Zastryzny is confident in his teammate's recovery and eventual return to dominance.

“Whatever he's throwing, he's just blowing people away,” Zastryzny said. “He's a horse up there. That's what I like to call him. I have a lot of confidence in him. No matter if he pitches Friday, Saturday, Sunday, he's going to be phenomenal and he's going to do his best.

Of the newcomers joining the team this season, the biggest eyebrow raiser is freshman pitcher Alec Rash. Rash was originally drafted by the Philadelphia Phillies as the 95th pick overall in the 2012 draft. But instead of taking the money, Rash decided not to sign with the team and instead joined Missouri.

Jamieson is chomping at the bit to see what Rash has to offer.

“I think about Alec, first of all he's a great competitor, physically he's finally getting healthy and near 100 percent,” Jamieson said. “He'll get experience with live hitters, experience what a game is like at this level so those are still adjustments he has to make, and just because he's throwing great doesn't mean he'll pitch great. But he threw the best that he's thrown since he's been here so that's pretty exciting.”

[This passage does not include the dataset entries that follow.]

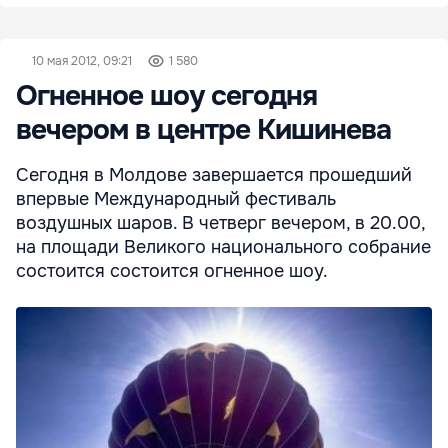
10 мая 2012, 09:21
1 580
Огненное шоу сегодня
вечером в центре Кишинева
Сегодня в Молдове завершается прошедший
впервые Международный фестиваль
воздушных шаров. В четверг вечером, в 20.00,
на площади Великого национального собрание
состоится состоится огненное шоу.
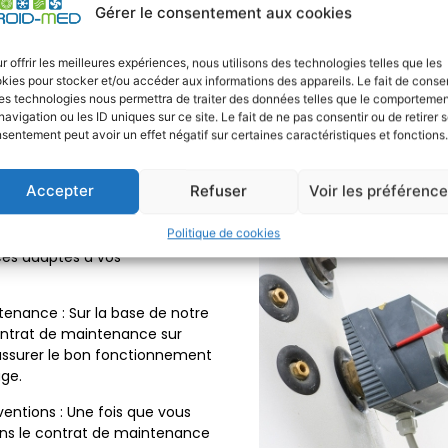
sprit pour les particuliers
optimiser les performan
Gérer le consentement aux cookies
r offrir les meilleures expériences, nous utilisons des technologies telles que les
de maintenance
kies pour stocker et/ou accéder aux informations des appareils. Le fait de consen
es technologies nous permettra de traiter des données telles que le comporteme
aintenance personnalisé pour
navigation ou les ID uniques sur ce site. Le fait de ne pas consentir ou de retirer 
sentement peut avoir un effet négatif sur certaines caractéristiques et fonctions.
sparent. Découvrez les étapes
nance de qualité :
Accepter
Refuser
Voir les préférenc
Contactez notre équipe par
 ligne pour discuter de vos
Politique de cookies
drons le temps de
ces adaptés à vos
tenance : Sur la base de notre
contrat de maintenance sur
 assurer le bon fonctionnement
age.
ventions : Une fois que vous
rons le contrat de maintenance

The Tigers begin their season on Friday with a three-game road trip against No. 23 Southern Mississippi. With so many ranked teams waiting for them down the road, Zastryzny is enthusiastic about starting the season against one.

“I love it,” Zastryzny said. “I love when teams are ranked. I love when we're the underdogs because that's what I've been the entire time. In high school I came from a team that was always supposed to win. And now I'm on a team that's never supposed to win so I've have been on both angles. I would rather be the underdog."